Text section ▸
= Beginning of Section =

Douglas A. Ruby
Financial Markets and Instruments
Money Market Equilibrium
Overview of Economics
|Savings, Investment, Interest Rates
and the Flow of Funds
A general approach to analyzing changes in the structure of interest rates is via the
Flow of Funds model. This model examines the
broad determinants of savings in a macroeconomy and treats the
real interest rate as the variable that
aligns a given level of savings with investment needs.
Savings represents the source of funds in the model and
domestic Investment Expenditure represents the use of those funds. It is important
to keep in mind that these funds being transferred from lender to borrower represent
scarce resources. These resources are made available via the saver foregoing current consumption allowing
these resources to be used for the creation, accumulation, and replacement of capital -- capital that will
allow labor to be more productive in the future.
The model begins with the Income Identity:
Y = C + I + G + NX
Y - C - G - NX = I(r)
where the left-hand-side of the equation represent the source of funds and the
right-hand-side, the use of funds. Additionally, we note that Investment decisions
are (negatively) related to the real rate of interest 'r'.
By subtracting and adding-in taxes 'T' which represents the transfer of
resources from the private sector to the public sector we have:
[Y - T - C] + [T - G] + [-NX] = I(r)
Each term in brackets now represents a separate type of savings defined as follows:
Note that NX represents the Current Account Balance
within the balance of payments. Thus, its negative, [-NX] represents the
Capital Account Balance (see the Balance of Payments
- SPrivate = [Y - T - C] ... Private savings,
- SPublic = [T - G] ... Public Savings and,
- Sforeign = [-NX] .. Foreign Savings
Adding these three terms together we have:
SNational = Spvt + Spub + Sforeign
This is shown by the vertical line in the diagram below. The real rate of interest will adjust
in competitive financial markets to bring National Savings into an equality with Domestic
Investment as shown by ro.
Various shocks can affect the flow of funds and thus the rate of interest. For example, an increase
in investment expenditure perhaps due to an increase in the productivity of capital or due to growth in
the real economy will shift the Investment schedule to the right (click the After button).
Fiscal policy shocks can also affect the flow of funds and real interest rates. For example, suppose that
Government Expenditure G decreases. Holding taxes constant, this will lead to an increase in
Public Savings and National Savings. The savings
function will shift to the right creating an excess supply of funds thus causing
the real rate of interest to fall (click on the Government Exp. button).

= End of Section =

Activities ▸
**A)** In the flow-of-funds text, what role does domestic Investment Expenditure play in the model?
**B)** Reproduce the passage of the flow-of-funds text between "Fiscal policy shocks" and "Government Exp. button).", inclusive.

Supplied information ▸
= Beginning of Section =

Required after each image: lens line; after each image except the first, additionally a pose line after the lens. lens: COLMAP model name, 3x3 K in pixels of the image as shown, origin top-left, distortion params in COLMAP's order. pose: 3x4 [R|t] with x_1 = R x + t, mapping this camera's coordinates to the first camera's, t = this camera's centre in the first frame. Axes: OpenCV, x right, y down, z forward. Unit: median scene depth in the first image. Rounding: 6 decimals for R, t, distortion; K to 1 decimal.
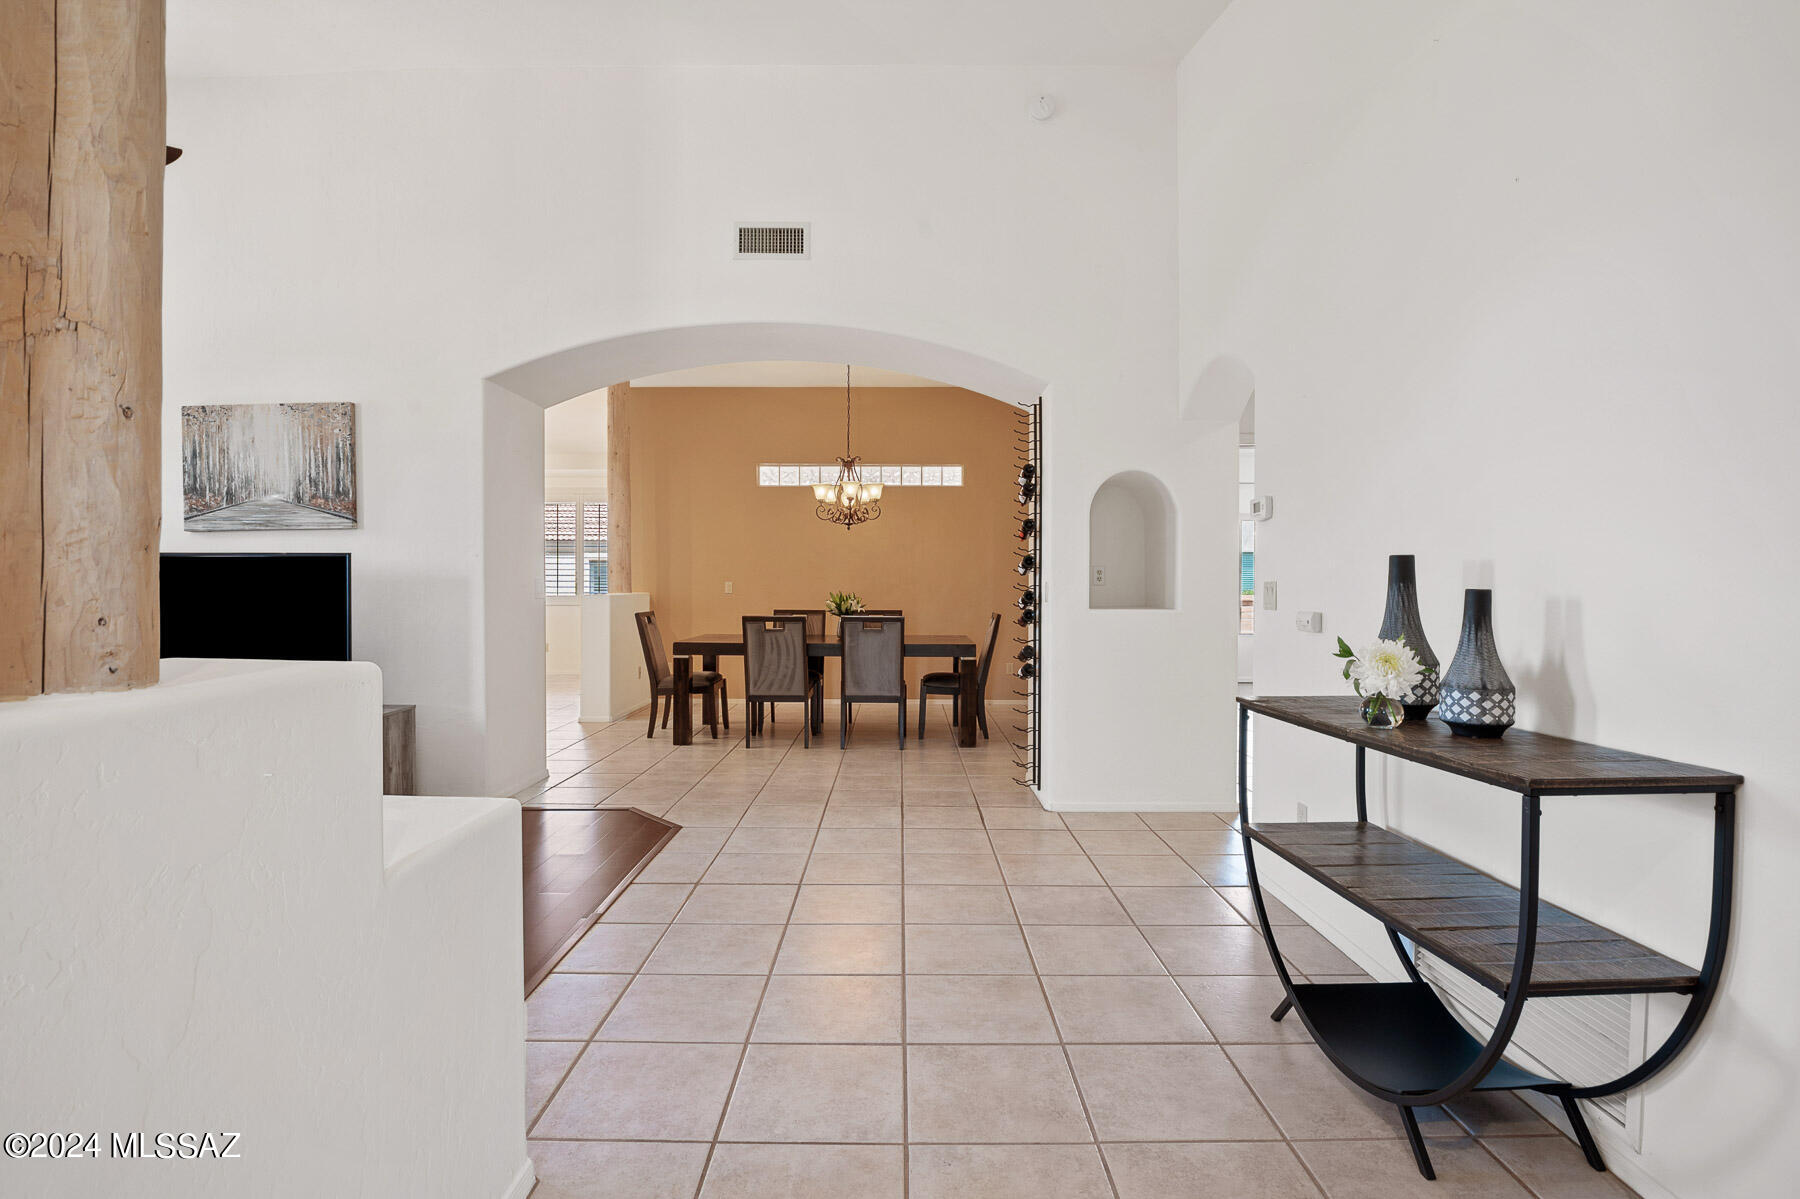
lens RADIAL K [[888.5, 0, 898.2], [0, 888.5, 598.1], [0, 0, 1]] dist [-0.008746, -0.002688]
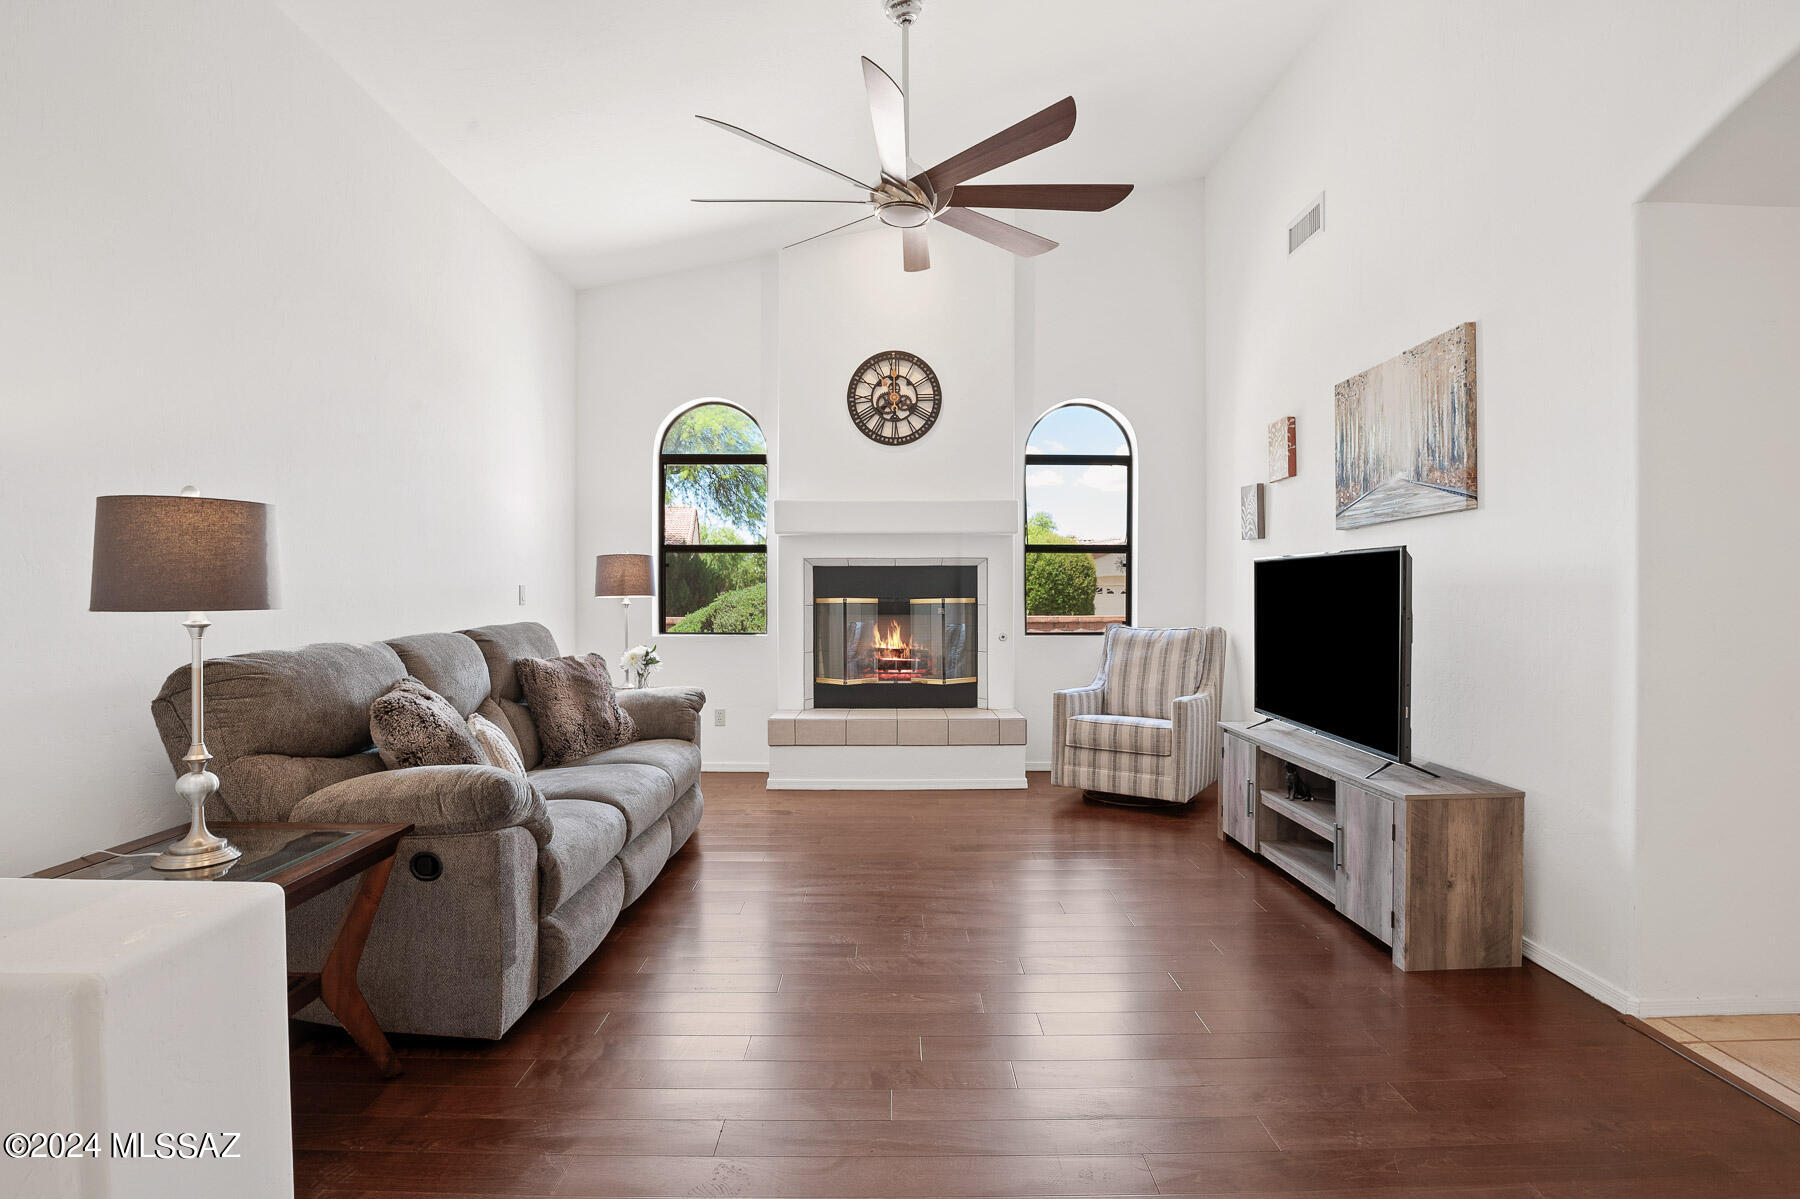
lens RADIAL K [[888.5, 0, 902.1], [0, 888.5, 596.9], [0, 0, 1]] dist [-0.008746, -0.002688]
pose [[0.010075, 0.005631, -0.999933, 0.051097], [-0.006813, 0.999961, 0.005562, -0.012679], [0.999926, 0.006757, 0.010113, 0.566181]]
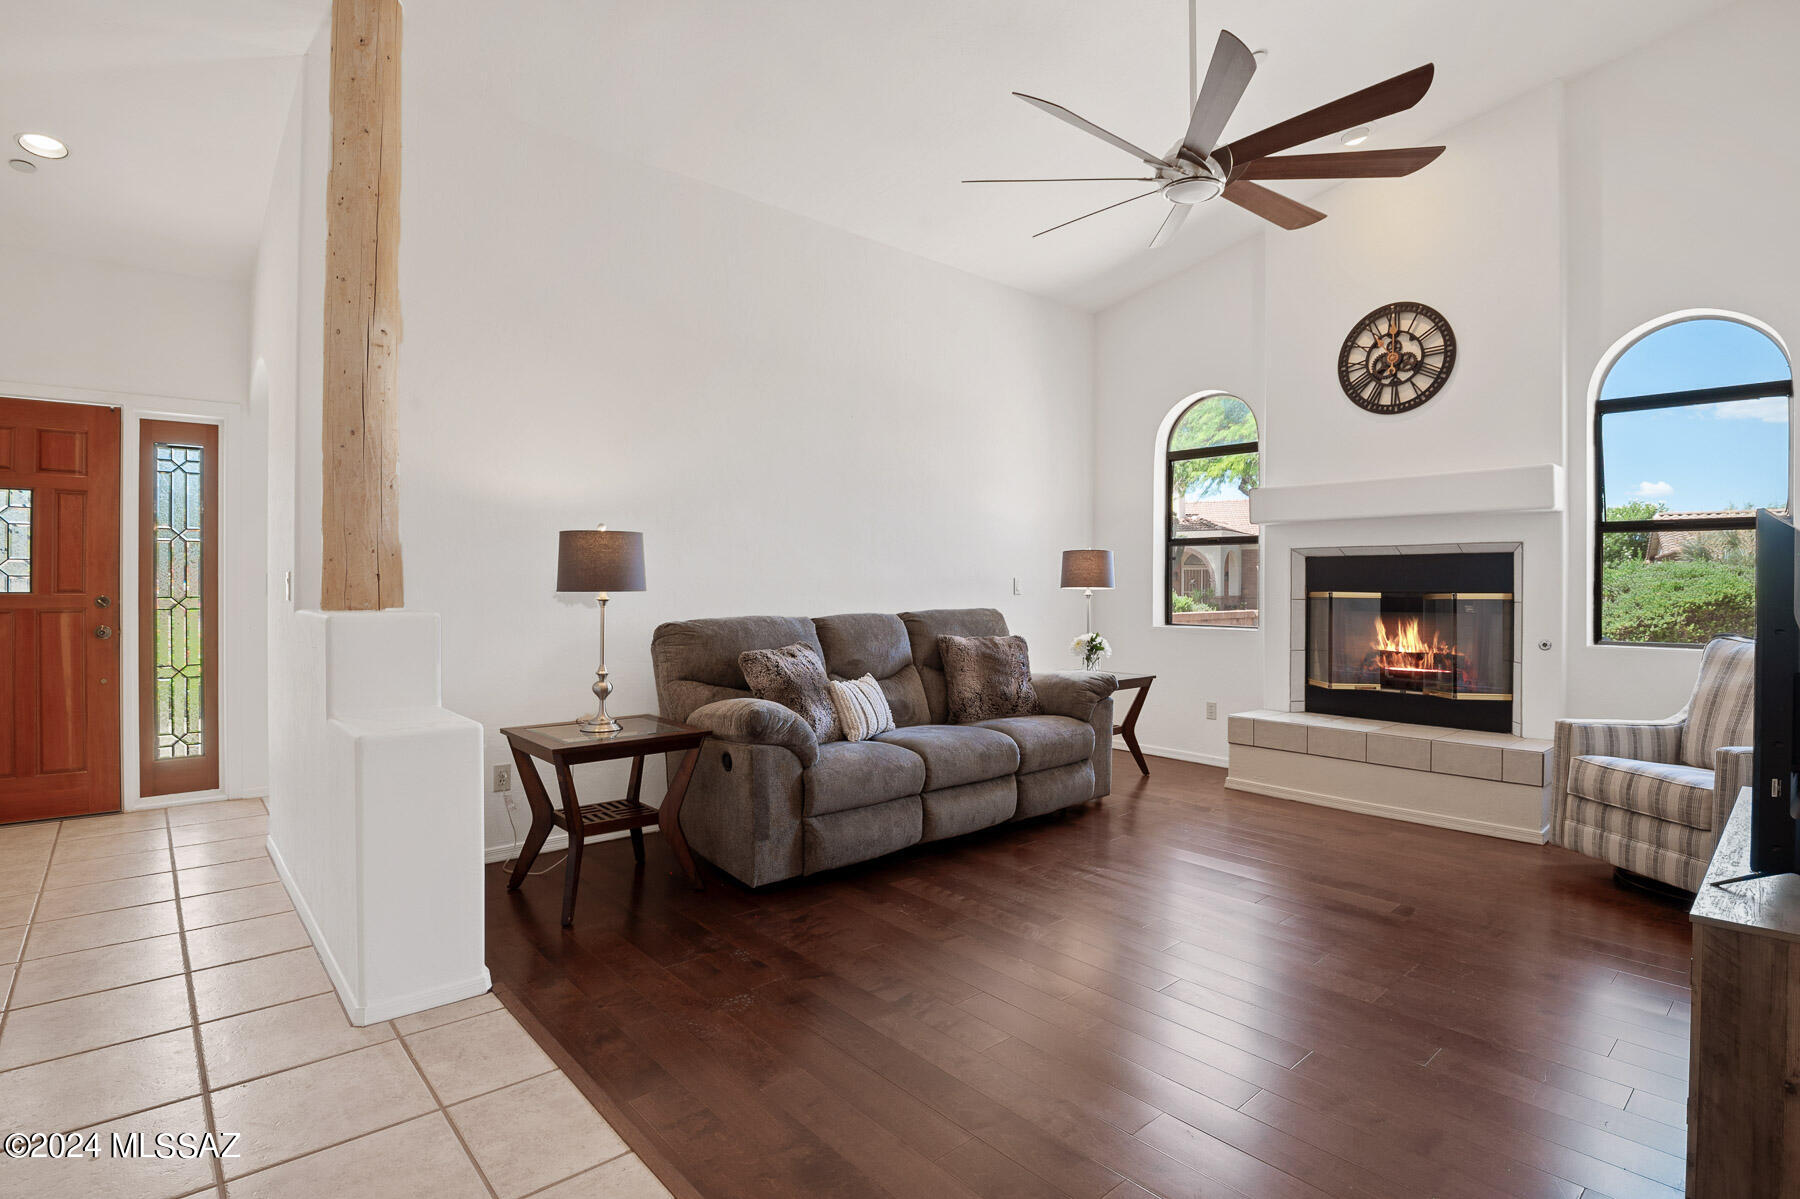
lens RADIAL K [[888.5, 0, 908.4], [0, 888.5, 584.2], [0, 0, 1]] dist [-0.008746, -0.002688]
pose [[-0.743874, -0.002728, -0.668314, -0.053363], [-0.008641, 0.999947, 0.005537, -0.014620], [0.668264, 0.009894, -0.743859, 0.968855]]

= End of Section =
= Beginning of Section =

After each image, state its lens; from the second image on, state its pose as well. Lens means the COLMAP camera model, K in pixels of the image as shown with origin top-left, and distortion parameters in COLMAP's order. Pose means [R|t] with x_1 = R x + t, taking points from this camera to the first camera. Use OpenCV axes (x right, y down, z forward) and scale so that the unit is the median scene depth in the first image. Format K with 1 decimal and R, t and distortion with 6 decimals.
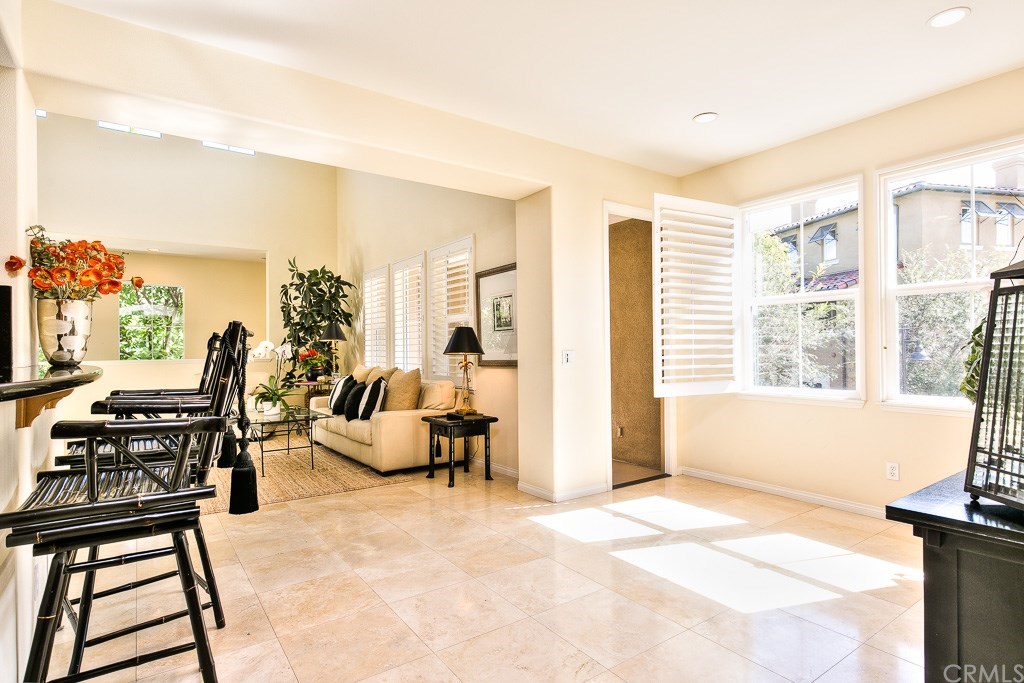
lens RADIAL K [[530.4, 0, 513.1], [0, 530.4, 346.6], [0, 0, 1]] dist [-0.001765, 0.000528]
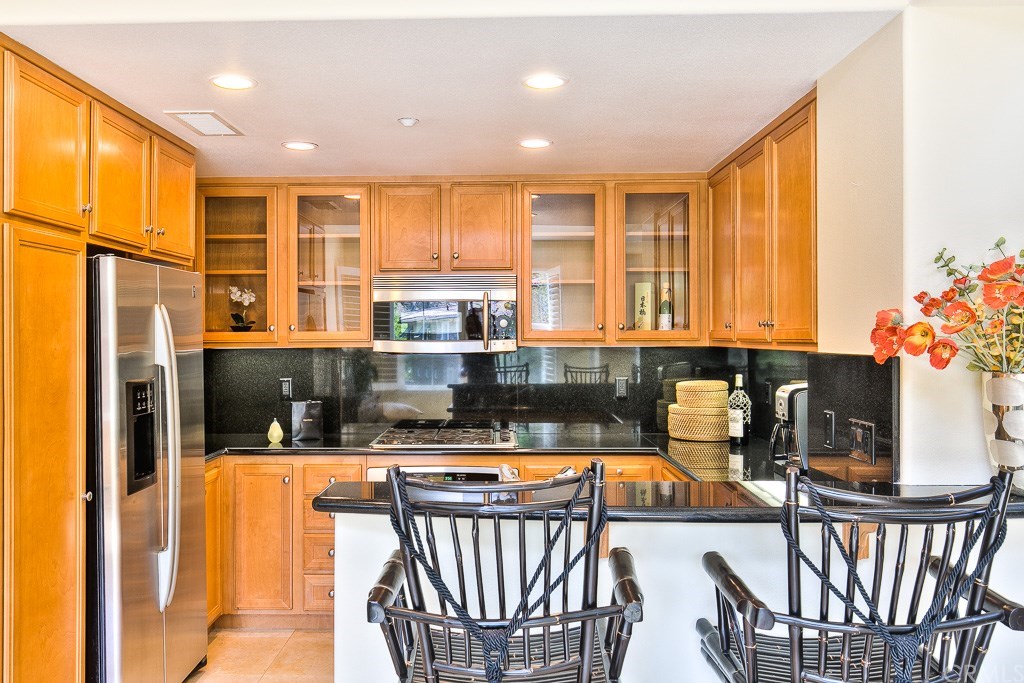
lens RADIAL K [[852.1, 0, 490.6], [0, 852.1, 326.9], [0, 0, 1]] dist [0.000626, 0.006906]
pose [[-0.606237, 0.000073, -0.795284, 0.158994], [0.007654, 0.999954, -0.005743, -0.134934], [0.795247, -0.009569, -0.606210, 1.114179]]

= End of Section =

Numbered answers ▸
**A)** It represents the use of the funds.

**B)**
Fiscal policy shocks can also affect the flow of funds and real interest rates. For example, suppose that
Government Expenditure G decreases. Holding taxes constant, this will lead to an increase in
Public Savings and National Savings. The savings
function will shift to the right creating an excess supply of funds thus causing
the real rate of interest to fall (click on the Government Exp. button).